--- Zitierter Text ---
§

Ein Bericht von Heinz Wraneschitz
Der Flächenstaat Bayern hinkt neben Baden-Württemberg beim Ausbau der Windkraft massiv hinterher. Trotz aller Regierungs-Beteuerungen der letzten Jahre. Könnte eine Idee vierer Kommunen aus dem Landkreis Ansbach / Mittelfranken helfen, den Windzubau voranzubringen?
„Im vergangenen Jahr sind (in Bayern; d.Red.) 14 neue Windräder ans Netz gegangen. … Das werden wir nutzen, jetzt mit dem Rückenwind unserer Maßnahmen durchstarten und in den nächsten Jahren die Zahlen dynamisch steigern“, verkündete Bayerns Energieminister Hubert Aiwanger (Freie Wähler) am 27. Januar 2023. Er versprach konkret, dass es 2023 „deutlich mehr werden“ sollen.
Doch das Gegenteil trat ein: Es ging dynamisch wieder runter mit dem Windzubau; im vergangenen Jahr wurden im Freistaat gerade mal sieben neue Windkraftwerke ans Verteilnetz angeschlossen – also halb so viele wie 2022. Dabei ging in genau diesem Jahre 2022 auch das „Wind-an-Land-Gesetz“ der Bundesregierung an den Start. Es fordert die kurzfristige Ausweisung vieler neuer Windgebiete – auch in Bayern. Bis 2027 müssen in Bayern 1,1 Prozent, bis 2032 gar 1,8 Prozent der Landesfläche explizit für Windkraftnutzung ausgewiesen werden.
Entweder geregelt – oder privilegiert
Bei Windkraft drängt deshalb die Zeit, weil ansonsten „Wildwuchs“ drohe, wie es Rainer Fugmann formuliert: Die grundsätzlich bereits privilegierte Errichtung von Windrädern müsste dann – ähnlich wie bei Ställen – überall genehmigt werden, sofern die Planer keine gesetzlichen Vorschriften verletzen. An Bayerns Bezirksregierungen sind deshalb die Regionsbeauftragten dabei, die notwendigen neuen Flächen zu finden; selbst Naturparke sind inzwischen keine Wind-Tabuzonen mehr.
Fugmann ist der Regionsbeauftragte bei der Regierung von Mittelfranken für den Regionalplan Westmittelfranken, die so genannte „Region 8“. Seit der Bundestag vor eineinhalb Jahren jenes Wind-an-Land-Gesetz beschlossen hat, ist der Beamte nach eigener Aussage „nur noch mit Wind beschäftigt“. Dabei umfasst sein Arbeitsgebiet nicht nur die Energieerzeugung, sondern alle Bereiche, die regional „raumbedeutsam“ sind: von der Nutzung von Bodenschätzen bis zur Wasserversorgung.
Eine Idee, die der Regionsbeauftragte für die „Region 8“, entwickelt: Er will nicht nur neue Windvorrang- und -vorbehaltsgebiete vorschlagen, sondern dem Regionalen Planungsverband – also den Kommunen – rund um die bestehenden Windräder möglichst effizient weitere Flächen für Windkraft nahelegen. Vier Kommunen im Kreis Ansbach wollen nun ihren vermeintlichen Informationsvorsprung nutzen und bei der möglichen Erweiterung des bereits bebauten Windvorranggebiets WK25 gemeinsame Sache machen. Das wurde auf einer gut besuchten Veranstaltung am Montag in Merkendorf im Landkreis Ansbach deutlich.

§

--- Bereitgestellte Angaben ---
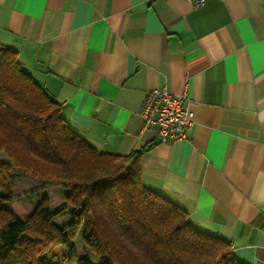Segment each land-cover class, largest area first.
<instances>
[{
    "label": "crops",
    "instance_id": "crops-1",
    "mask_svg": "<svg viewBox=\"0 0 264 264\" xmlns=\"http://www.w3.org/2000/svg\"><path fill=\"white\" fill-rule=\"evenodd\" d=\"M0 46L98 153L141 159L143 184L264 264V0H0ZM186 93V140L140 132L148 92Z\"/></svg>",
    "mask_w": 264,
    "mask_h": 264
},
{
    "label": "trees",
    "instance_id": "trees-1",
    "mask_svg": "<svg viewBox=\"0 0 264 264\" xmlns=\"http://www.w3.org/2000/svg\"><path fill=\"white\" fill-rule=\"evenodd\" d=\"M147 146L128 155L98 153L77 136L61 105L0 46V152L48 186L67 191L53 211L0 191V264H59L45 251L81 232L100 264H242L229 242L194 229L188 214L142 182ZM69 218L61 229L58 219ZM50 249V250H49ZM72 252L69 263L94 264Z\"/></svg>",
    "mask_w": 264,
    "mask_h": 264
},
{
    "label": "rangeland",
    "instance_id": "rangeland-1",
    "mask_svg": "<svg viewBox=\"0 0 264 264\" xmlns=\"http://www.w3.org/2000/svg\"><path fill=\"white\" fill-rule=\"evenodd\" d=\"M45 182V180H39L30 172L16 167L11 159L0 152V191H10L13 196L21 200L28 199L33 204H39L42 199L48 197L53 211L65 208L67 212H70L71 208L65 202L67 191L48 186ZM68 222L69 218L58 219L55 225L63 229L68 225ZM45 252L43 255L45 258L59 264H75L68 261L72 252L78 256L85 252L89 253L82 241L81 232L66 246H58L52 248L49 252ZM89 256L94 264H100L93 254L89 253Z\"/></svg>",
    "mask_w": 264,
    "mask_h": 264
},
{
    "label": "built area",
    "instance_id": "built-area-1",
    "mask_svg": "<svg viewBox=\"0 0 264 264\" xmlns=\"http://www.w3.org/2000/svg\"><path fill=\"white\" fill-rule=\"evenodd\" d=\"M195 8L204 4V0H190ZM192 102L186 93L172 94L166 88L147 93L139 115L142 121L140 132H149L154 128L161 144L186 140L187 131L193 125Z\"/></svg>",
    "mask_w": 264,
    "mask_h": 264
}]
</instances>
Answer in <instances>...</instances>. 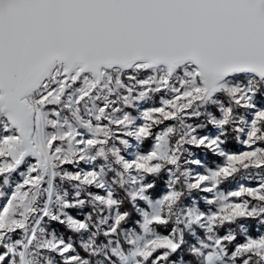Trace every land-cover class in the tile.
Listing matches in <instances>:
<instances>
[{
    "label": "snow or ice",
    "instance_id": "obj_1",
    "mask_svg": "<svg viewBox=\"0 0 264 264\" xmlns=\"http://www.w3.org/2000/svg\"><path fill=\"white\" fill-rule=\"evenodd\" d=\"M0 264H264V0H0Z\"/></svg>",
    "mask_w": 264,
    "mask_h": 264
}]
</instances>
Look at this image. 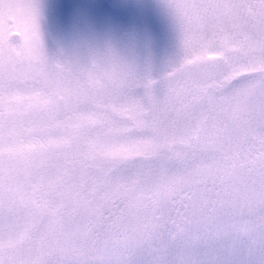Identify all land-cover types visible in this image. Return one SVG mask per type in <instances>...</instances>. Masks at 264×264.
<instances>
[{
  "label": "snow or ice",
  "instance_id": "obj_1",
  "mask_svg": "<svg viewBox=\"0 0 264 264\" xmlns=\"http://www.w3.org/2000/svg\"><path fill=\"white\" fill-rule=\"evenodd\" d=\"M0 264H264V0H0Z\"/></svg>",
  "mask_w": 264,
  "mask_h": 264
}]
</instances>
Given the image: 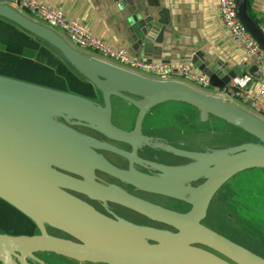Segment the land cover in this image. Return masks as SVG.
<instances>
[{"label":"water","instance_id":"1","mask_svg":"<svg viewBox=\"0 0 264 264\" xmlns=\"http://www.w3.org/2000/svg\"><path fill=\"white\" fill-rule=\"evenodd\" d=\"M248 4L249 0H237L238 17L264 49V29L249 13ZM0 20L44 44L81 81L92 85L97 95L96 99L0 74V199L36 227L33 234L0 229V264H55L42 253L80 264H264L263 257L203 224L213 197L226 182L242 171L264 169V118L217 94L243 71L262 81L263 70L257 62L228 68V63L197 52L192 62L208 77L216 90L213 93L182 80L147 76L83 52L54 28L31 18L12 3L0 1ZM167 24L166 19L148 17L142 24L144 40H152ZM28 50L31 52L24 56L36 60V52ZM113 98L126 100L137 109L131 130L114 124ZM166 102L195 107L198 114L190 110L189 120L218 119L220 123L211 130L197 132L210 134L216 129L229 141L220 147H201L189 138V149H183L144 134L147 114ZM74 126L91 128L128 144L132 151L103 142ZM191 126L189 123V132ZM139 149L163 150L189 161L176 166L159 165L141 158ZM97 150L124 157L130 161V169L113 165ZM135 162L146 163L149 172L136 169ZM97 170L140 191L187 202L191 208L172 210L118 185L103 184ZM197 182L200 183L194 185ZM76 193L105 205H123L171 229L113 218ZM198 244L213 248L230 261Z\"/></svg>","mask_w":264,"mask_h":264},{"label":"crops","instance_id":"2","mask_svg":"<svg viewBox=\"0 0 264 264\" xmlns=\"http://www.w3.org/2000/svg\"><path fill=\"white\" fill-rule=\"evenodd\" d=\"M39 1L62 9L71 19L85 22L92 33L107 45L126 49L131 56L140 60L164 61L178 66L186 62L193 64V56L203 52L208 59L228 63V68L244 63L248 67L255 63V59L223 25L218 0ZM248 11L264 29V0H249ZM150 16H154L156 21L166 19L168 24L146 42L142 36V24ZM194 70L202 73L195 65ZM245 73L243 71L242 74ZM261 83L252 79L245 92L258 95L264 101V93H260ZM205 87L207 92H216L211 86ZM235 99L253 109L246 96ZM256 112L264 118L263 112Z\"/></svg>","mask_w":264,"mask_h":264},{"label":"flooded vegetation","instance_id":"3","mask_svg":"<svg viewBox=\"0 0 264 264\" xmlns=\"http://www.w3.org/2000/svg\"><path fill=\"white\" fill-rule=\"evenodd\" d=\"M96 96L97 95L94 94L91 97H95L97 99ZM174 108L175 107H170L167 105L164 107V105L162 104L155 107L152 111H150V113L147 114V117L144 121L143 133L163 139L164 141L169 142L179 148L189 149V144H190L189 118L191 117L189 115V110L186 113H181V112H177ZM114 124L116 123L114 122ZM133 127H134V122L132 126H129L128 128H124V129L131 130ZM74 128L83 133L98 138L103 142L110 143L124 150L132 151L131 146H129L128 144L107 138L91 128H87L83 126H74ZM176 143L179 144L176 145ZM97 151L103 154L113 165L125 170L130 169L131 163L129 160L125 159L124 157L107 150H97ZM138 155L143 159L157 162L156 164L166 165V166H176L189 161L188 159L180 158L172 153L163 150L139 149ZM133 166L142 172L145 173L149 172V170L146 169L147 167L146 163L142 164L135 162ZM151 172L155 174L160 173L159 171H155V170H151ZM96 175L98 176L99 182L107 185L108 184L118 185L124 188L125 190L129 191L131 194L139 198L145 199L147 201H150L154 204H158L163 207L180 212L187 211L191 208V205L187 202L161 194L140 191L137 188H134L133 186L120 181L118 178L103 173L99 170L96 171ZM230 180L226 182L213 197L211 201V208L206 218L203 220V224H205L212 230L216 231L217 233L225 236L229 240L245 247L246 249L264 258V228L260 225L261 221L257 218L259 203L254 202L264 197V194L260 193L261 195H258L253 189L248 188L245 183L242 182L230 183ZM200 182H197L194 185H197ZM231 184H233L232 188L230 187ZM76 195L87 200L88 202L93 204L99 211L113 218L119 216L128 219L127 218L128 216H126L125 211L130 210L142 218V219H137L139 221H135V222L145 223L152 226L167 227L171 229L170 226L166 224L162 225L158 222L152 221L148 219L146 216L138 212H135L129 208H126L123 205L114 202H109L105 205L104 203H101L97 200L96 201L91 200L82 194L76 193ZM245 198H249L254 201L249 203H243L242 200ZM217 199L220 204L218 210L213 207ZM165 202L169 204L166 205ZM247 207L250 210V215L249 216L242 215V213L239 210L241 208L247 209ZM212 218H216L214 219L215 222H208L211 221ZM246 226H249V229H246ZM258 236L261 239H257L256 237ZM197 246H200L230 261V259H228L225 255L214 250L211 247L205 245H199V244ZM230 262L235 264L232 261Z\"/></svg>","mask_w":264,"mask_h":264},{"label":"built area","instance_id":"4","mask_svg":"<svg viewBox=\"0 0 264 264\" xmlns=\"http://www.w3.org/2000/svg\"><path fill=\"white\" fill-rule=\"evenodd\" d=\"M11 1L12 2L9 3L19 6L20 10H22V12L26 15H35L40 17L48 23V26L61 29L77 45L83 48H90L105 57L114 59L122 64L129 65L148 73H142L144 75L151 77H154L152 75H157L158 77L154 78L160 79H178L182 81L189 80L203 86H210L208 77L202 73H197L194 70V65L190 62L174 66L167 64L164 61H146L137 59L131 56L126 49H115L107 45L103 40L96 37L92 33L89 26L85 22L69 18L62 9L52 8L44 3H41L39 0ZM236 3L237 0H218L220 19L232 38L238 44L242 45L246 52L255 59V62L261 66L263 70V80L261 83L260 93H264V49L241 23L237 14ZM178 76L182 77L184 80ZM251 80L252 78L246 73L241 74L234 78L225 89L217 91V94L233 100L241 96H246L251 102L255 112L259 111L264 113V101H261L258 95L252 96L245 92Z\"/></svg>","mask_w":264,"mask_h":264},{"label":"trees","instance_id":"5","mask_svg":"<svg viewBox=\"0 0 264 264\" xmlns=\"http://www.w3.org/2000/svg\"><path fill=\"white\" fill-rule=\"evenodd\" d=\"M0 44L7 46L6 51H0V74L59 89L72 90L84 95L95 94L92 85L81 81L49 50L39 51L38 46H45L44 44L29 39L4 20H0ZM28 49L38 53L39 62L31 61L29 59L32 58L27 56L25 57L28 60L20 56L21 54L24 56ZM0 227L16 234H33L35 224L20 211L0 199Z\"/></svg>","mask_w":264,"mask_h":264},{"label":"rangeland","instance_id":"6","mask_svg":"<svg viewBox=\"0 0 264 264\" xmlns=\"http://www.w3.org/2000/svg\"><path fill=\"white\" fill-rule=\"evenodd\" d=\"M0 1L1 2H6V1L12 2L11 0H0ZM30 16L33 19L48 25V23L46 21H44L42 18L37 17L35 15H30ZM53 28L56 31H58L59 33H61V35H63V37H65L67 39V41H69L74 47H76L77 49H79V50H81L83 52H86L88 54L101 57L103 59H106L107 61H110V62L114 63V64L129 68V69H133V70L139 71V72L144 73V74H148L147 72H145L143 70H140V69H137V68H133V67H131L129 65L122 64V63H120V62H118V61H116L114 59L105 57V56L95 52L94 50H92L90 48H83V47L77 45L76 43H74L64 31H62L61 29H59L57 27H53ZM24 35H26V34H24ZM28 48H30V47H28ZM6 49H7V46H5V45L3 46V45L0 44V51H6ZM38 49H39V51L40 50H46V51L48 50L44 46H38ZM28 52H31V51L27 50L26 53H28ZM15 54L16 53H14V55ZM36 54H37L36 60H34V59H29V60L34 61V62H39L38 53L36 52ZM20 56L22 58H24V59H27L22 54ZM152 76L158 77L157 75H152ZM179 78L183 79L182 77H179ZM185 81H187L188 83H191V84H193V85H195V86H197V87H199V88H201L203 90H207V87H205V86H203L201 84H198V83H195V82L189 81V80H185ZM113 99H114V103H115L114 107H113V120L116 123V125H118L121 128H128L129 126H132L133 122H135V117L137 115V109L134 106H132L129 102H127L126 100H123V99H120V98H113ZM116 100H117V102H116ZM234 100L239 105H242L243 107L247 108L248 110H251V111L255 112L249 105H246V104L240 102L237 99H234ZM163 105H164V107L166 105L170 106V107H175L174 109L177 112L186 113L188 110L189 111L193 110L192 112L194 114H198L197 113V109L195 107H192L191 105H187L185 103H181V102H166ZM255 113H257V112H255ZM189 123L192 124V126H191L192 132H189V138L191 139V143H193V144H196V145L201 146V147H220L222 145H226V143L229 141L227 136L223 137L222 133H218V132L215 131L216 129L211 131L210 134L209 133H204L203 131L197 132L200 129L206 130V131L211 130L212 126L215 123H220V121H218V119H216V121H213V122H210V121L202 122V121H200L198 119H190ZM192 148H193V146H192ZM232 182L233 183L234 182L235 183L236 182L237 183H240V182L245 183L247 185V187L253 189L256 192V194H258V195L264 194V169L263 168H253V169H248V170L242 171V172H240L239 174H237L236 176H234L230 180V183H232ZM232 185L233 184H231V186H230L231 188H232ZM218 199L215 201L216 203L213 206L217 210H218V207H220ZM252 201H254V200L249 199V198H245V199L242 200L243 203H249V202H252ZM254 202L259 203V210L257 212V218L261 221L260 225L264 228V197H262L258 201H254ZM165 204L167 205L169 203L165 202ZM239 211L242 213V215H245V216H249L250 215V210H249L248 207H247V209L246 208H241ZM125 212H126L125 213L126 216H128L127 218L129 220H131V221H139L137 219H142L136 213H134V212H132L130 210L129 211H125ZM214 219H216V218H212V220L208 221V222H215ZM20 226L24 227L23 225H20ZM0 229H4V228L0 227ZM246 229H249V226H246ZM34 232H36V227L34 228ZM256 238L257 239H261L259 236L256 237ZM42 256L45 259H47L49 261H52L55 264H80V262H77L75 260H71V259H68V258H65V257H62V256L51 254V253H42Z\"/></svg>","mask_w":264,"mask_h":264}]
</instances>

§

--- Aufgabe ---
Beantworte die folgenden Fragen zum Bericht über den Windkraftausbau in Bayern:
(a) Wie viele neue Windkraftwerke wurden im vergangenen Jahr im Freistaat ans Verteilnetz angeschlossen?
(b) Welcher Anteil der Landesfläche muss in Bayern bis 2032 für Windkraftnutzung ausgewiesen werden?
(c) Für welchen Regionalplan ist Rainer Fugmann als Regionsbeauftragter zuständig?

--- Lösung ---
(a) Im vergangenen Jahr wurden sieben neue Windkraftwerke ans Verteilnetz angeschlossen.
(b) Bis 2032 müssen 1,8 Prozent der Landesfläche ausgewiesen werden.
(c) Er ist für den Regionalplan Westmittelfranken zuständig, die sogenannte „Region 8“.